→ WHAT YOU NEED TO DO: Look through the records and copy each line with the string "element" in it.

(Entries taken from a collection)
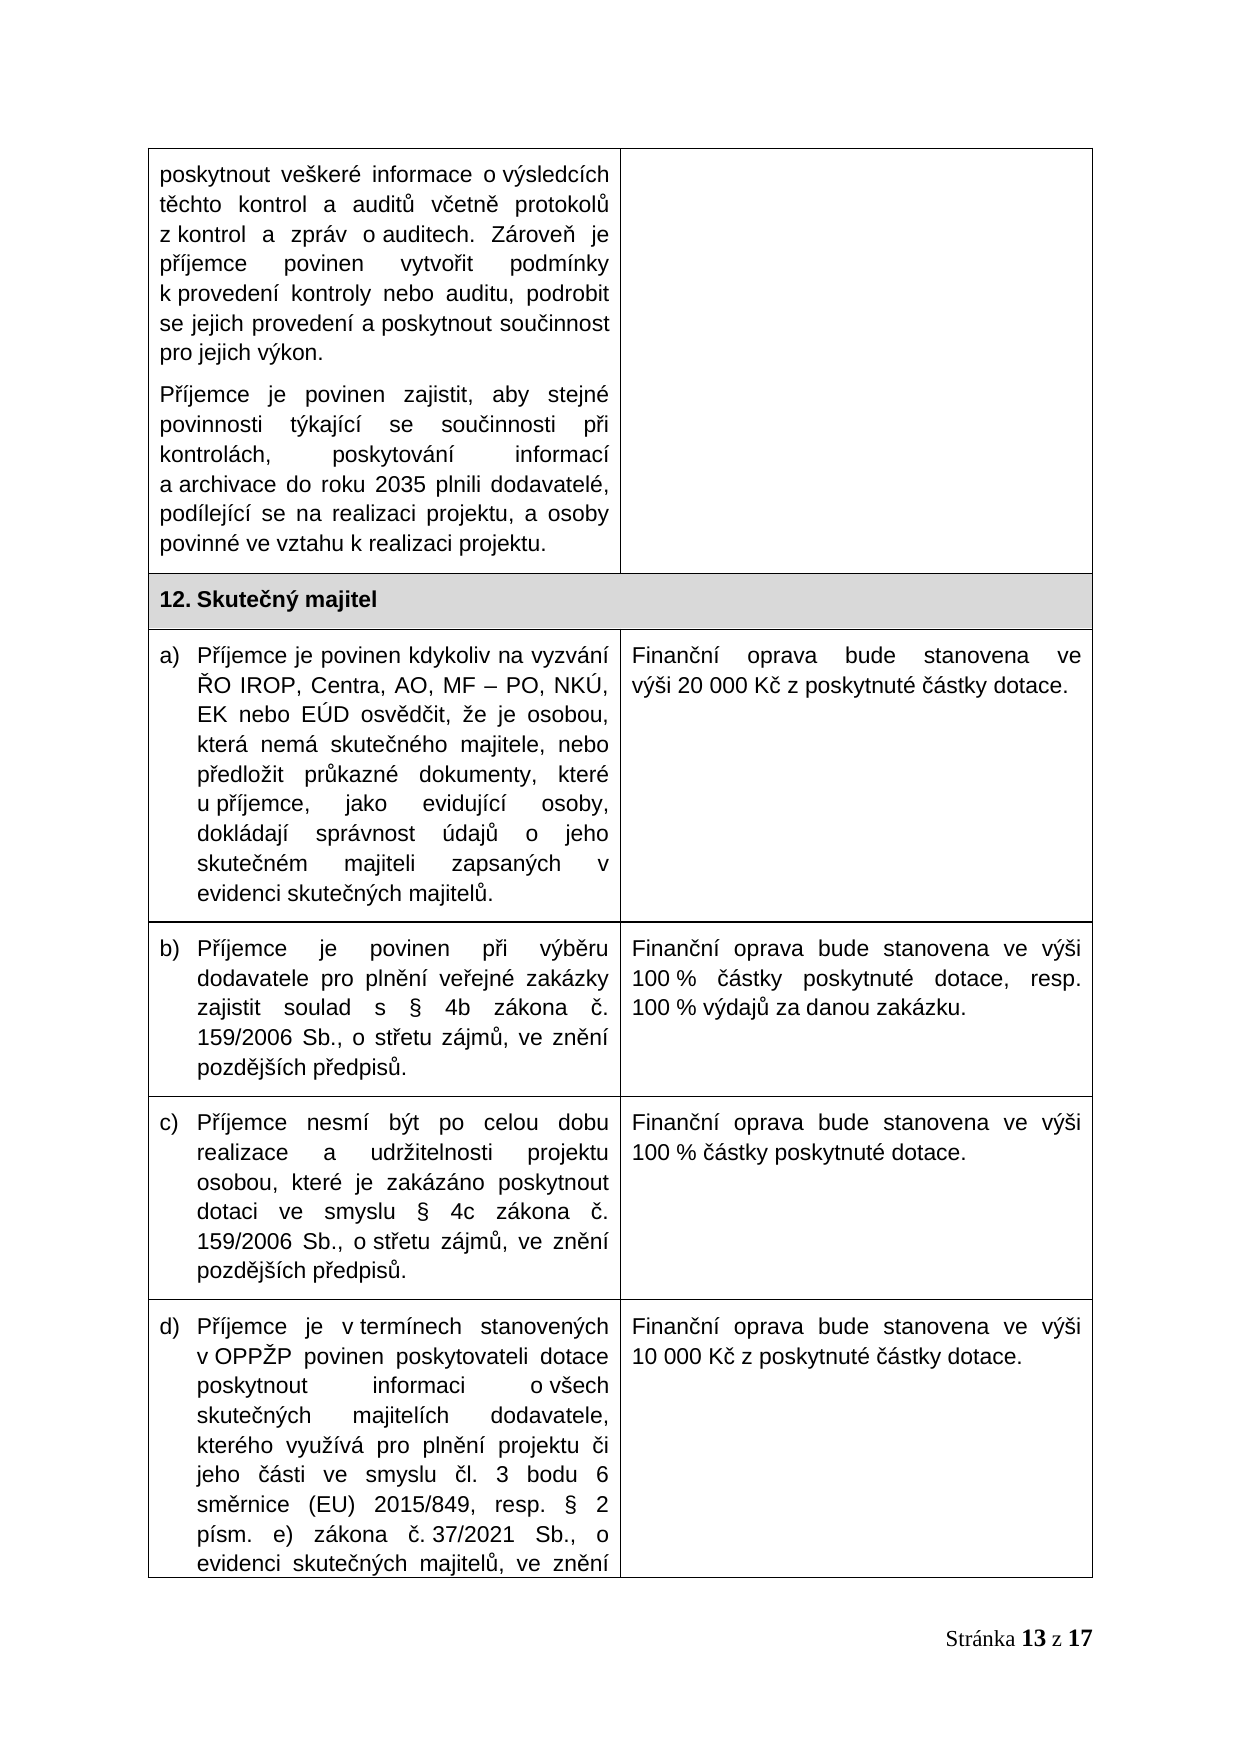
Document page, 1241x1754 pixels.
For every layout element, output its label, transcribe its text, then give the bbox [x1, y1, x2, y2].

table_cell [149, 149, 620, 572]
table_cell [621, 1300, 1092, 1577]
table_cell Skutečný majitel [149, 574, 1092, 628]
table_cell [149, 1300, 620, 1577]
table_cell Příjemce je povinen kdykoliv na vyzvání ŘO IROP, Centra, AO, MF – PO, NKÚ, EK nebo EÚD osvědčit, že je osobou, která nemá skutečného majitele, nebo předložit průkazné dokumenty, které u příjemce, jako evidující osoby, dokládají správnost údajů o jeho skutečném majiteli zapsaných v evidenci skutečných majitelů. [149, 630, 620, 921]
table_cell Finanční oprava bude stanovena ve výši 100 % částky poskytnuté dotace, resp. 100 % výdajů za danou zakázku. [621, 923, 1092, 1096]
table_cell Finanční oprava bude stanovena ve výši 100 % částky poskytnuté dotace. [621, 1097, 1092, 1299]
table_cell Finanční oprava bude stanovena ve výši 20 000 Kč z poskytnuté částky dotace. [621, 630, 1092, 921]
table_cell Příjemce je povinen při výběru dodavatele pro plnění veřejné zakázky zajistit soulad s § 4b zákona č. 159/2006 Sb., o střetu zájmů, ve znění pozdějších předpisů. [149, 923, 620, 1096]
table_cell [621, 149, 1092, 572]
table_cell Příjemce nesmí být po celou dobu realizace a udržitelnosti projektu osobou, které je zakázáno poskytnout dotaci ve smyslu § 4c zákona č. 159/2006 Sb., o střetu zájmů, ve znění pozdějších předpisů. [149, 1097, 620, 1299]
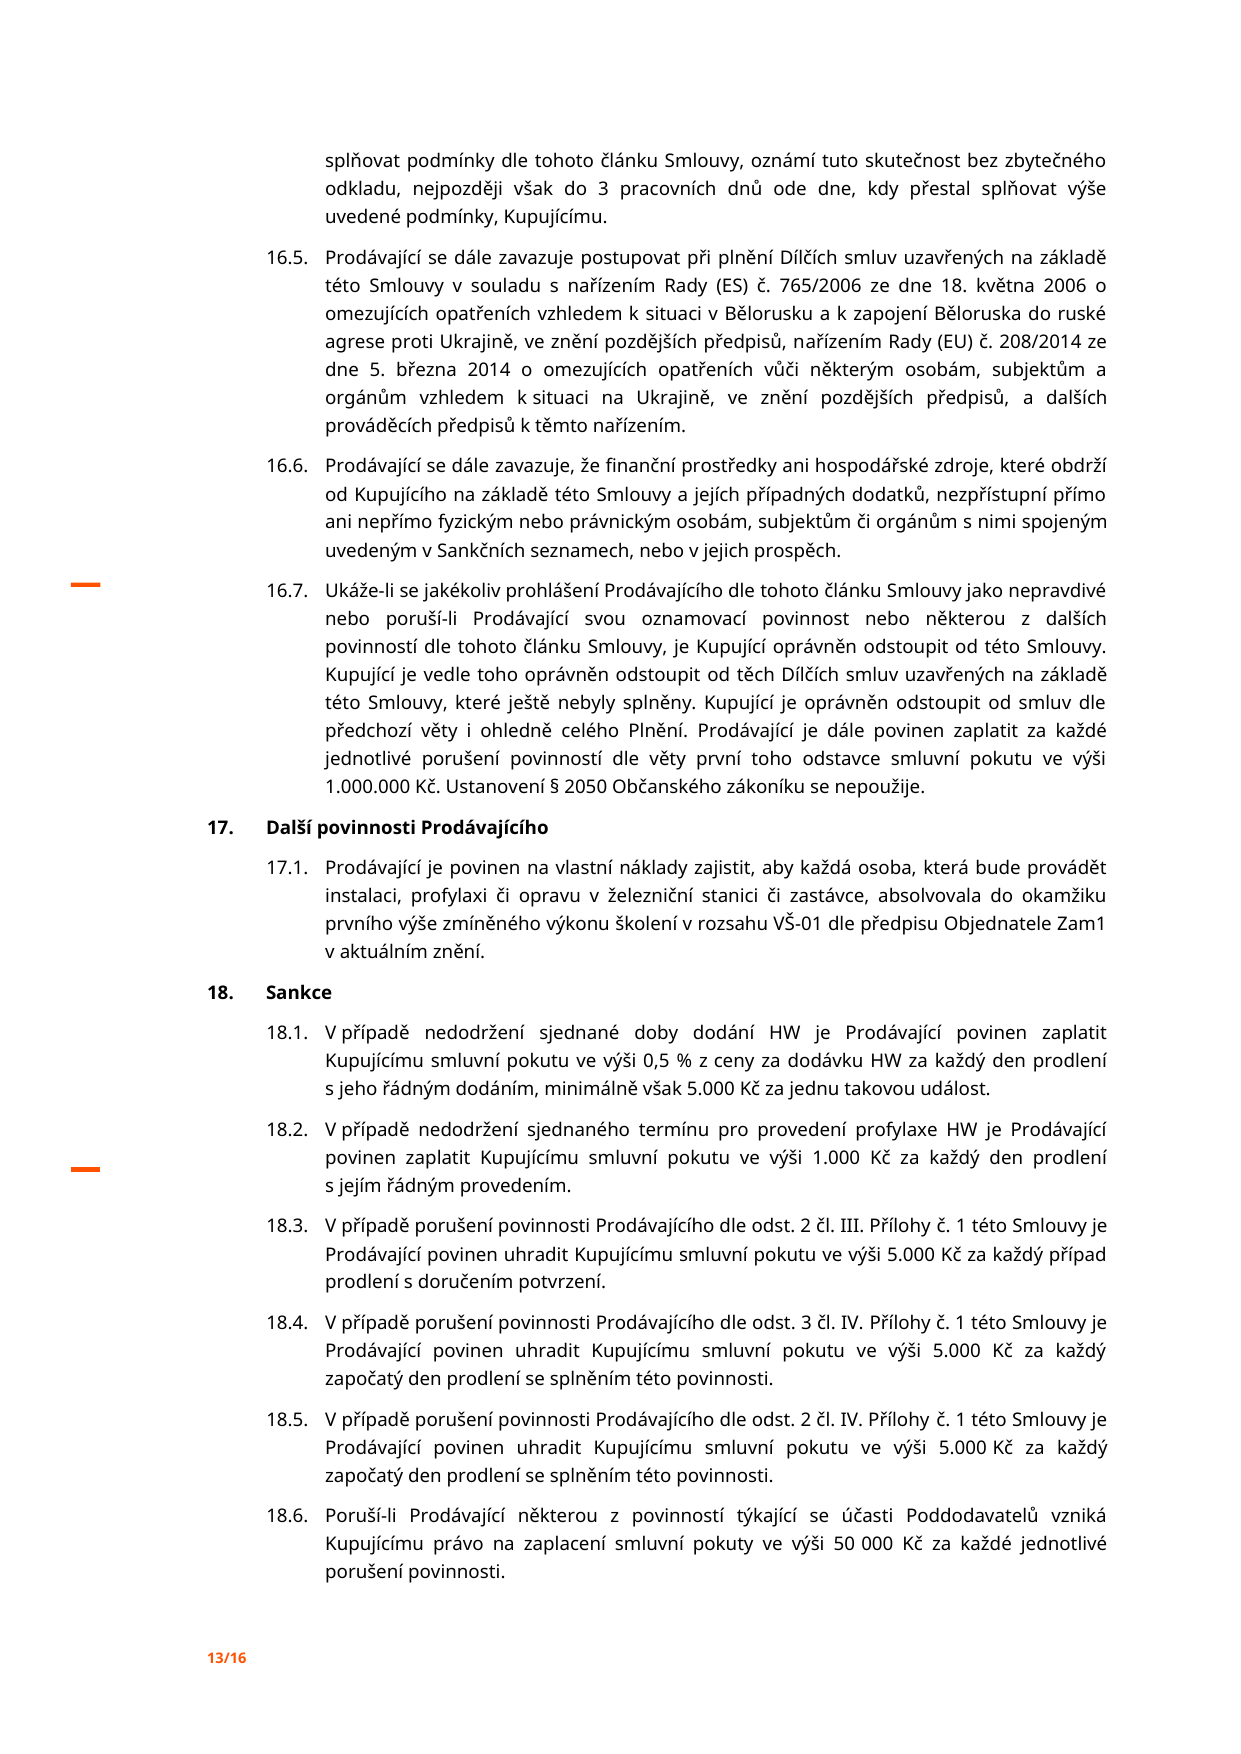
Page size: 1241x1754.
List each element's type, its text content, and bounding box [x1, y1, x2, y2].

→ RESPONSE FOR THIS EXERCISE:
For every layout element, output its label, transcribe its text, then give the bbox [x1, y1, x2, y2].
List each element's type, its text content, and bounding box [x1, y1, x2, y2].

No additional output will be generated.